*THE REQUEST*: Here are some records; quote them exactly, leaving out the pictures.

*PROVIDED RECORDS*:
☆ ☆ ☆
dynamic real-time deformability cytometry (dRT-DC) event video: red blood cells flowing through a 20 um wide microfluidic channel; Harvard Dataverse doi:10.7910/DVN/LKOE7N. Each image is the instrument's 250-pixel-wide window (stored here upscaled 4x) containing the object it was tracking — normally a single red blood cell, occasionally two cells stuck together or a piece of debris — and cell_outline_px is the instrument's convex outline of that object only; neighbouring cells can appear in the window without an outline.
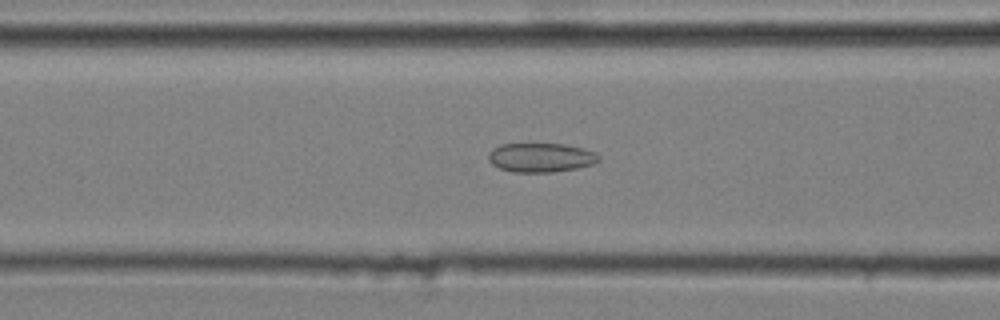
{"species": "common noctule bat (a hibernating species)", "species_latin": "Nyctalus noctula", "temperature_condition": "cold", "stored_images_in_passage": 42, "camera_frame_rate_fps": 3000, "um_per_image_px": 0.085, "animal": {"sex": "male", "body_mass_g": 20.4}, "frame": {"image": 1, "passage_image": 20, "time_ms": 6.333, "image_size_px": [1000, 320], "cell_outline_px": [[600, 160], [592, 164], [576, 168], [552, 172], [512, 172], [500, 168], [492, 164], [488, 160], [488, 152], [492, 148], [500, 144], [564, 144], [596, 152], [600, 156]], "centroid_in_image_um": [45.94, 13.39], "position_along_channel_um": 120.7, "area_um2": 18.73}}
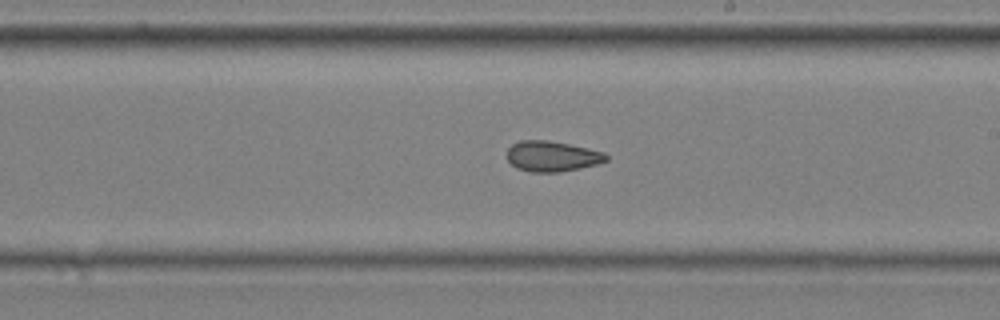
{"frame": {"image": 2, "passage_image": 30, "time_ms": 9.667, "image_size_px": [1000, 320], "cell_outline_px": [[608, 160], [600, 164], [560, 172], [528, 172], [516, 168], [508, 160], [508, 148], [512, 144], [520, 140], [548, 140], [588, 148], [604, 152], [608, 156]], "centroid_in_image_um": [46.94, 13.29], "position_along_channel_um": 242.1, "area_um2": 17.74}}
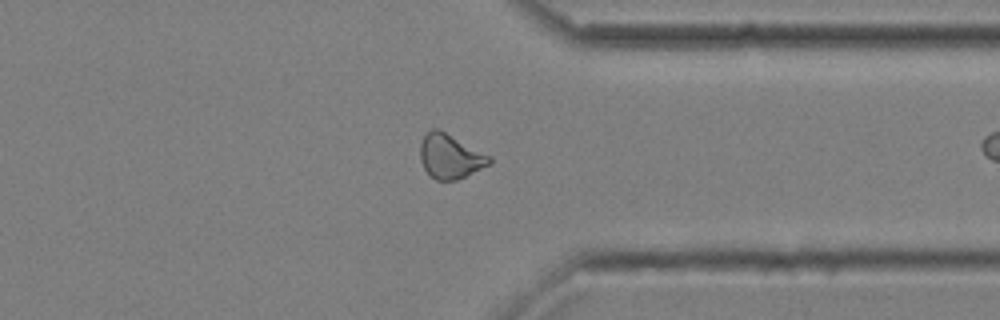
{"frame": {"image": 3, "passage_image": 41, "time_ms": 13.333, "image_size_px": [1000, 320], "cell_outline_px": [[492, 164], [456, 180], [436, 180], [424, 168], [420, 160], [420, 144], [424, 136], [432, 128], [436, 128], [492, 156]], "centroid_in_image_um": [38.29, 13.3], "position_along_channel_um": 373.1, "area_um2": 17.74}}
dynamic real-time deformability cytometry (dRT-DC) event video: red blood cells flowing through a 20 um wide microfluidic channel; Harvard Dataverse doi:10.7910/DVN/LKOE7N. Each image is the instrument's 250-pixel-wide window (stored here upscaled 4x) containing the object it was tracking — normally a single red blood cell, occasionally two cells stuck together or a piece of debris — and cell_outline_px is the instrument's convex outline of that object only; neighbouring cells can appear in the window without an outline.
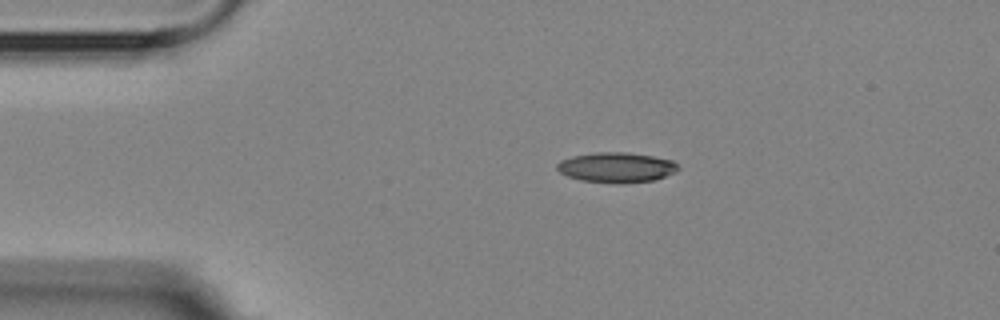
{"species": "Egyptian fruit bat (a non-hibernating species)", "species_latin": "Rousettus aegyptiacus", "temperature_condition": "room temperature", "stored_images_in_passage": 3, "camera_frame_rate_fps": 3000, "um_per_image_px": 0.085, "animal": {"sex": "female"}, "frame": {"image": 1, "passage_image": 1, "time_ms": 0.0, "image_size_px": [1000, 320], "cell_outline_px": [[680, 168], [676, 172], [656, 180], [624, 184], [580, 180], [568, 176], [560, 172], [556, 168], [556, 164], [560, 160], [572, 156], [596, 152], [628, 152], [652, 156], [672, 160]], "centroid_in_image_um": [52.41, 14.23], "position_along_channel_um": 32.6, "area_um2": 21.44}}
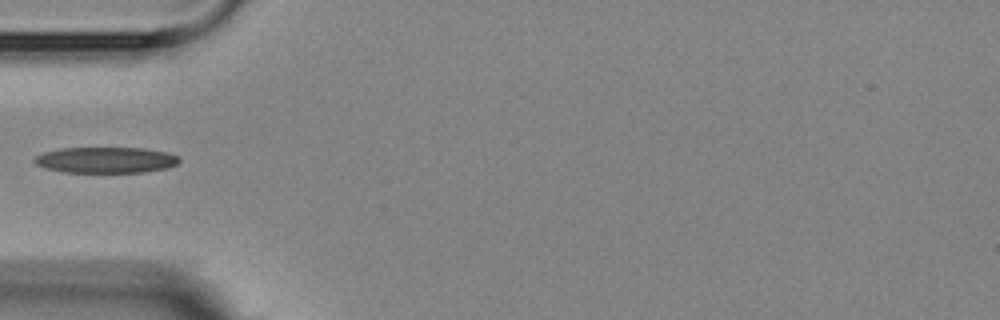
{"frame": {"image": 2, "passage_image": 3, "time_ms": 2.333, "image_size_px": [1000, 320], "cell_outline_px": [[180, 160], [176, 164], [168, 168], [144, 172], [64, 172], [44, 168], [36, 164], [32, 160], [36, 156], [44, 152], [60, 148], [144, 148], [168, 152], [176, 156]], "centroid_in_image_um": [8.98, 13.6], "position_along_channel_um": 76.0, "area_um2": 21.91}}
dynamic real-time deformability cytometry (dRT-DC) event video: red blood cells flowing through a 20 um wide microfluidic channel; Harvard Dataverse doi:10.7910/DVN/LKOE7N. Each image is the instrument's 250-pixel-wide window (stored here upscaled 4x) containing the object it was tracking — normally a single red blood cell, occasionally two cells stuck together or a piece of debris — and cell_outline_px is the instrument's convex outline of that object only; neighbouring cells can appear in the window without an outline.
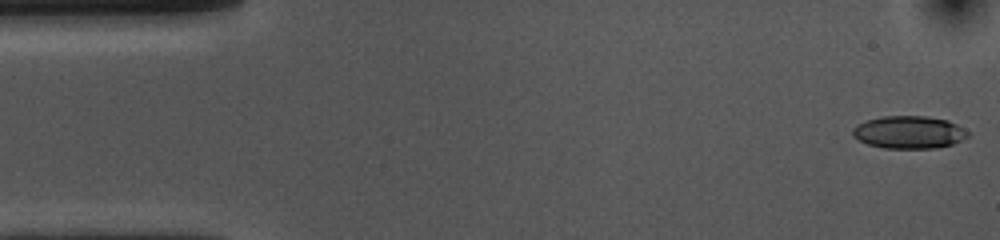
{"species": "common noctule bat (a hibernating species)", "species_latin": "Nyctalus noctula", "temperature_condition": "cold", "stored_images_in_passage": 52, "camera_frame_rate_fps": 3000, "um_per_image_px": 0.085, "animal": {"sex": "female", "body_mass_g": 10.0, "forearm_length_mm": 53.1}, "frame": {"image": 1, "passage_image": 1, "time_ms": 0.0, "image_size_px": [1000, 240], "cell_outline_px": [[972, 132], [968, 136], [952, 144], [936, 148], [884, 148], [868, 144], [852, 136], [852, 128], [856, 124], [868, 120], [884, 116], [924, 116], [948, 120]], "centroid_in_image_um": [77.27, 11.24], "position_along_channel_um": 7.7, "area_um2": 21.91}}
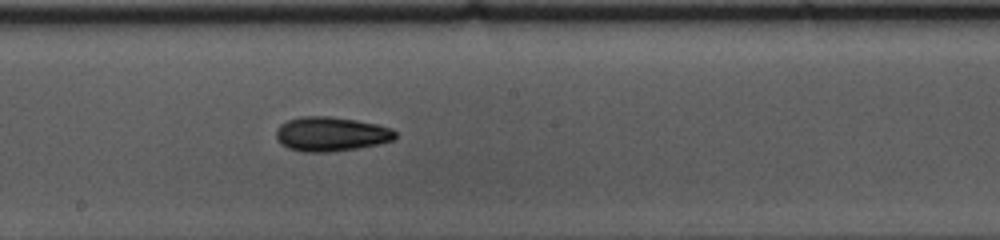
{"frame": {"image": 2, "passage_image": 27, "time_ms": 8.667, "image_size_px": [1000, 240], "cell_outline_px": [[396, 140], [380, 144], [356, 148], [328, 152], [304, 152], [288, 148], [280, 144], [276, 136], [276, 128], [280, 124], [288, 120], [300, 116], [332, 116], [356, 120], [376, 124], [392, 128], [396, 132]], "centroid_in_image_um": [28.14, 11.39], "position_along_channel_um": 220.1, "area_um2": 24.1}}
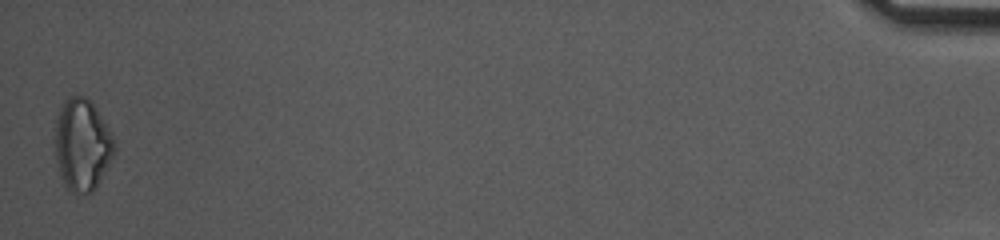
{"frame": {"image": 3, "passage_image": 52, "time_ms": 17.0, "image_size_px": [1000, 240], "cell_outline_px": [[116, 148], [96, 188], [92, 192], [72, 192], [64, 184], [60, 176], [56, 156], [56, 120], [60, 108], [64, 100], [68, 96], [84, 96], [96, 108], [112, 136], [116, 144]], "centroid_in_image_um": [6.98, 12.3], "position_along_channel_um": 428.2, "area_um2": 31.15}, "authors_computed_cell_mechanics": {"area_um2": 22.6865, "velocity_mm_per_s": 3.7055, "shape_relaxation_time_tau1_ms": 4.9515, "shape_relaxation_time_tau2_ms": 9.8888, "deformation_change_tau1": 0.1331, "deformation_change_tau2": 0.1819}}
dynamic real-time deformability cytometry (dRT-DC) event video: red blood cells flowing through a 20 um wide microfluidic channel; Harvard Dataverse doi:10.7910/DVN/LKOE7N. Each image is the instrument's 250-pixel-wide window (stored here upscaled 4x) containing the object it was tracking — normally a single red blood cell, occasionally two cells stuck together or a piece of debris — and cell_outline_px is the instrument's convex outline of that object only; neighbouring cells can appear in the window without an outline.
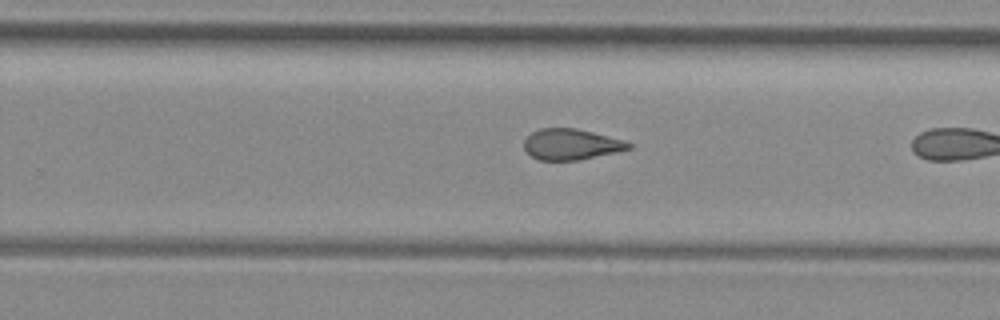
☆ ☆ ☆
*EXERCISE OUTPUT*:
dynamic real-time deformability cytometry (dRT-DC) event video: red blood cells flowing through a 20 um wide microfluidic channel; Harvard Dataverse doi:10.7910/DVN/LKOE7N. Each image is the instrument's 250-pixel-wide window (stored here upscaled 4x) containing the object it was tracking — normally a single red blood cell, occasionally two cells stuck together or a piece of debris — and cell_outline_px is the instrument's convex outline of that object only; neighbouring cells can appear in the window without an outline.
{"species": "common noctule bat (a hibernating species)", "species_latin": "Nyctalus noctula", "temperature_condition": "cold", "stored_images_in_passage": 42, "camera_frame_rate_fps": 3000, "um_per_image_px": 0.085, "animal": {"sex": "male", "body_mass_g": 20.4}, "frame": {"image": 1, "passage_image": 20, "time_ms": 6.333, "image_size_px": [1000, 320], "cell_outline_px": [[600, 160], [592, 164], [576, 168], [552, 172], [512, 172], [500, 168], [492, 164], [488, 160], [488, 152], [492, 148], [500, 144], [564, 144], [596, 152], [600, 156]], "centroid_in_image_um": [45.94, 13.39], "position_along_channel_um": 120.7, "area_um2": 18.73}}
{"frame": {"image": 2, "passage_image": 30, "time_ms": 9.667, "image_size_px": [1000, 320], "cell_outline_px": [[608, 160], [600, 164], [560, 172], [528, 172], [516, 168], [508, 160], [508, 148], [512, 144], [520, 140], [548, 140], [588, 148], [604, 152], [608, 156]], "centroid_in_image_um": [46.94, 13.29], "position_along_channel_um": 242.1, "area_um2": 17.74}}
{"frame": {"image": 3, "passage_image": 41, "time_ms": 13.333, "image_size_px": [1000, 320], "cell_outline_px": [[492, 164], [456, 180], [436, 180], [424, 168], [420, 160], [420, 144], [424, 136], [432, 128], [436, 128], [492, 156]], "centroid_in_image_um": [38.29, 13.3], "position_along_channel_um": 373.1, "area_um2": 17.74}}
dynamic real-time deformability cytometry (dRT-DC) event video: red blood cells flowing through a 20 um wide microfluidic channel; Harvard Dataverse doi:10.7910/DVN/LKOE7N. Each image is the instrument's 250-pixel-wide window (stored here upscaled 4x) containing the object it was tracking — normally a single red blood cell, occasionally two cells stuck together or a piece of debris — and cell_outline_px is the instrument's convex outline of that object only; neighbouring cells can appear in the window without an outline.
{"species": "Egyptian fruit bat (a non-hibernating species)", "species_latin": "Rousettus aegyptiacus", "temperature_condition": "room temperature", "stored_images_in_passage": 3, "camera_frame_rate_fps": 3000, "um_per_image_px": 0.085, "animal": {"sex": "female"}, "frame": {"image": 1, "passage_image": 1, "time_ms": 0.0, "image_size_px": [1000, 320], "cell_outline_px": [[680, 168], [676, 172], [656, 180], [624, 184], [580, 180], [568, 176], [560, 172], [556, 168], [556, 164], [560, 160], [572, 156], [596, 152], [628, 152], [652, 156], [672, 160]], "centroid_in_image_um": [52.41, 14.23], "position_along_channel_um": 32.6, "area_um2": 21.44}}
{"frame": {"image": 2, "passage_image": 3, "time_ms": 2.333, "image_size_px": [1000, 320], "cell_outline_px": [[180, 160], [176, 164], [168, 168], [144, 172], [64, 172], [44, 168], [36, 164], [32, 160], [36, 156], [44, 152], [60, 148], [144, 148], [168, 152], [176, 156]], "centroid_in_image_um": [8.98, 13.6], "position_along_channel_um": 76.0, "area_um2": 21.91}}
dynamic real-time deformability cytometry (dRT-DC) event video: red blood cells flowing through a 20 um wide microfluidic channel; Harvard Dataverse doi:10.7910/DVN/LKOE7N. Each image is the instrument's 250-pixel-wide window (stored here upscaled 4x) containing the object it was tracking — normally a single red blood cell, occasionally two cells stuck together or a piece of debris — and cell_outline_px is the instrument's convex outline of that object only; neighbouring cells can appear in the window without an outline.
{"species": "common noctule bat (a hibernating species)", "species_latin": "Nyctalus noctula", "temperature_condition": "cold", "stored_images_in_passage": 52, "camera_frame_rate_fps": 3000, "um_per_image_px": 0.085, "animal": {"sex": "female", "body_mass_g": 10.0, "forearm_length_mm": 53.1}, "frame": {"image": 1, "passage_image": 1, "time_ms": 0.0, "image_size_px": [1000, 240], "cell_outline_px": [[972, 132], [968, 136], [952, 144], [936, 148], [884, 148], [868, 144], [852, 136], [852, 128], [856, 124], [868, 120], [884, 116], [924, 116], [948, 120]], "centroid_in_image_um": [77.27, 11.24], "position_along_channel_um": 7.7, "area_um2": 21.91}}
{"frame": {"image": 2, "passage_image": 27, "time_ms": 8.667, "image_size_px": [1000, 240], "cell_outline_px": [[396, 140], [380, 144], [356, 148], [328, 152], [304, 152], [288, 148], [280, 144], [276, 136], [276, 128], [280, 124], [288, 120], [300, 116], [332, 116], [356, 120], [376, 124], [392, 128], [396, 132]], "centroid_in_image_um": [28.14, 11.39], "position_along_channel_um": 220.1, "area_um2": 24.1}}
{"frame": {"image": 3, "passage_image": 52, "time_ms": 17.0, "image_size_px": [1000, 240], "cell_outline_px": [[116, 148], [96, 188], [92, 192], [72, 192], [64, 184], [60, 176], [56, 156], [56, 120], [60, 108], [64, 100], [68, 96], [84, 96], [96, 108], [112, 136], [116, 144]], "centroid_in_image_um": [6.98, 12.3], "position_along_channel_um": 428.2, "area_um2": 31.15}, "authors_computed_cell_mechanics": {"area_um2": 22.6865, "velocity_mm_per_s": 3.7055, "shape_relaxation_time_tau1_ms": 4.9515, "shape_relaxation_time_tau2_ms": 9.8888, "deformation_change_tau1": 0.1331, "deformation_change_tau2": 0.1819}}
dynamic real-time deformability cytometry (dRT-DC) event video: red blood cells flowing through a 20 um wide microfluidic channel; Harvard Dataverse doi:10.7910/DVN/LKOE7N. Each image is the instrument's 250-pixel-wide window (stored here upscaled 4x) containing the object it was tracking — normally a single red blood cell, occasionally two cells stuck together or a piece of debris — and cell_outline_px is the instrument's convex outline of that object only; neighbouring cells can appear in the window without an outline.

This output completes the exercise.